9. The polypeptide of claim 7 or 8, wherein the recombinant ectodomain further comprises a cavity-filling mutation N67F, n67f+v495L, n67f+s190v+v495L, or n67f+s190v+v296f+v495L.

10. The polypeptide of any one of claims 7 to 9, wherein the recombinant ectodomain comprises a recombinant F2 domain comprising at least amino acid residues 26-105 of the RSV F protein and a recombinant F1 domain comprising at least amino acid residues 145-513 of the RSV F protein.

11. The polypeptide of any one of claims 1 to 10, wherein the multimerization domain is a trimerization domain or a multimerization domain.

12. The polypeptide of claim 11, wherein the trimerization domain is a foldon domain, GCN4, or MTQ, and the multimerization domain is a ferritin domain.

13. The polypeptide of any one of claims 1-12, wherein the recombinant ectodomain further comprises a mutation that adds a non-natural disulfide bond comprising formation of an artificial intrachain disulfide bond and/or an interchain disulfide bond by paired cysteine substitutions.

14. The polypeptide of claim 13, wherein the unnatural disulfide mutation is selected from one or more of V164c+k293C, G151c+i288C, H c+i291C, S c+l188C, S c+v187C, S c+v193C, K c+e218C, F387c+i492C, T397c+e487C, S443c+s466C, T c+i475C, I c+p480C, S146c+n460C, I c+y286C, A149c+y458C and S150c+q 302C.

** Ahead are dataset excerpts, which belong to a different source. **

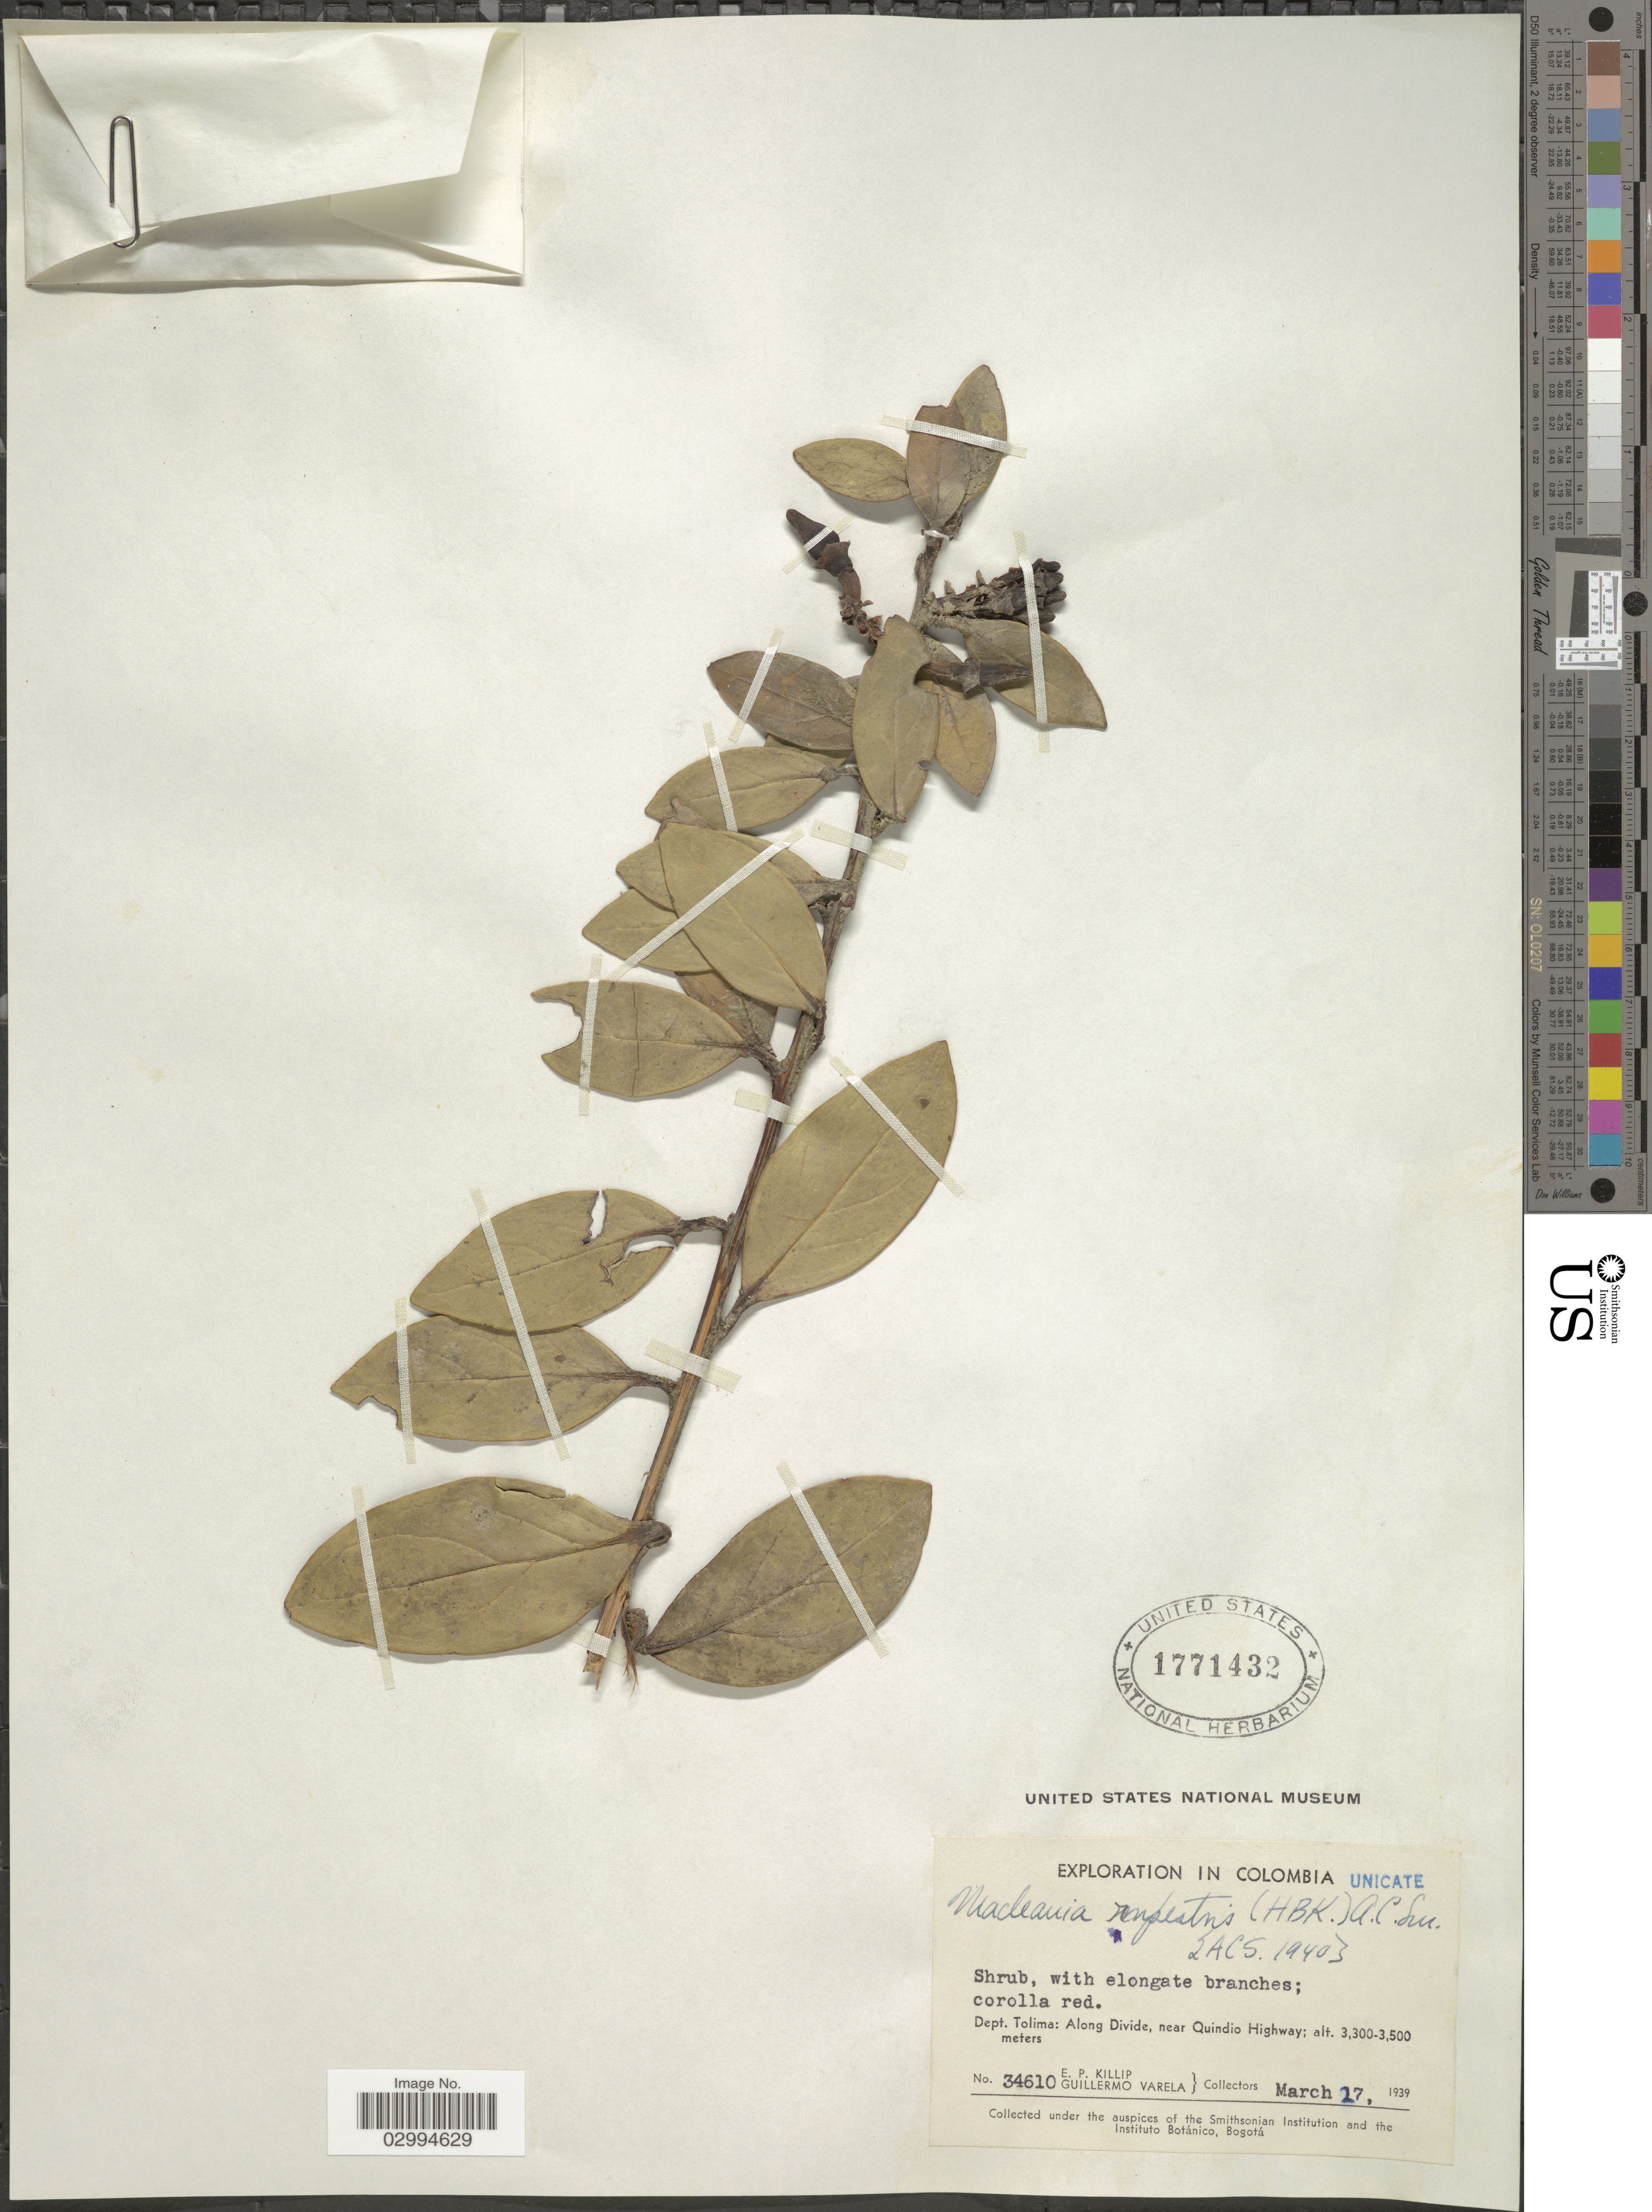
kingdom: Plantae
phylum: Tracheophyta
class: Magnoliopsida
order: Ericales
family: Ericaceae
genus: Macleania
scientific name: Macleania rupestris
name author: (Kunth) A.C. Sm.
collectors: E. P. Killip & G. Varela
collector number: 34610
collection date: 1939-03-17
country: Colombia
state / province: Tolima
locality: Dept. Tolima: Along Divide, near Quindio Highway.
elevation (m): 3300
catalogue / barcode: US 1771432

15. The polypeptide of claim 14, wherein the unnatural disulfide mutation is selected from one or more of I148c+y286C, F387c+i492C and k75c+e218C.

16. Use of the polypeptide of any one of claims 1-15 in the preparation of a vaccine for preventing RSV infection.

17. A vaccine for preventing RSV infection comprising the polypeptide of any one of claims 1-15; the vaccine provides protection against infection by at least one of the RSV subtypes a and/or B.

18. The vaccine of claim 17, comprising an adjuvant in the form of liposomes that prevents RSV infection.

19. The vaccine of claim 18, wherein the components of the liposomal adjuvant comprise MPL, QS-21, DOPC, and cholesterol.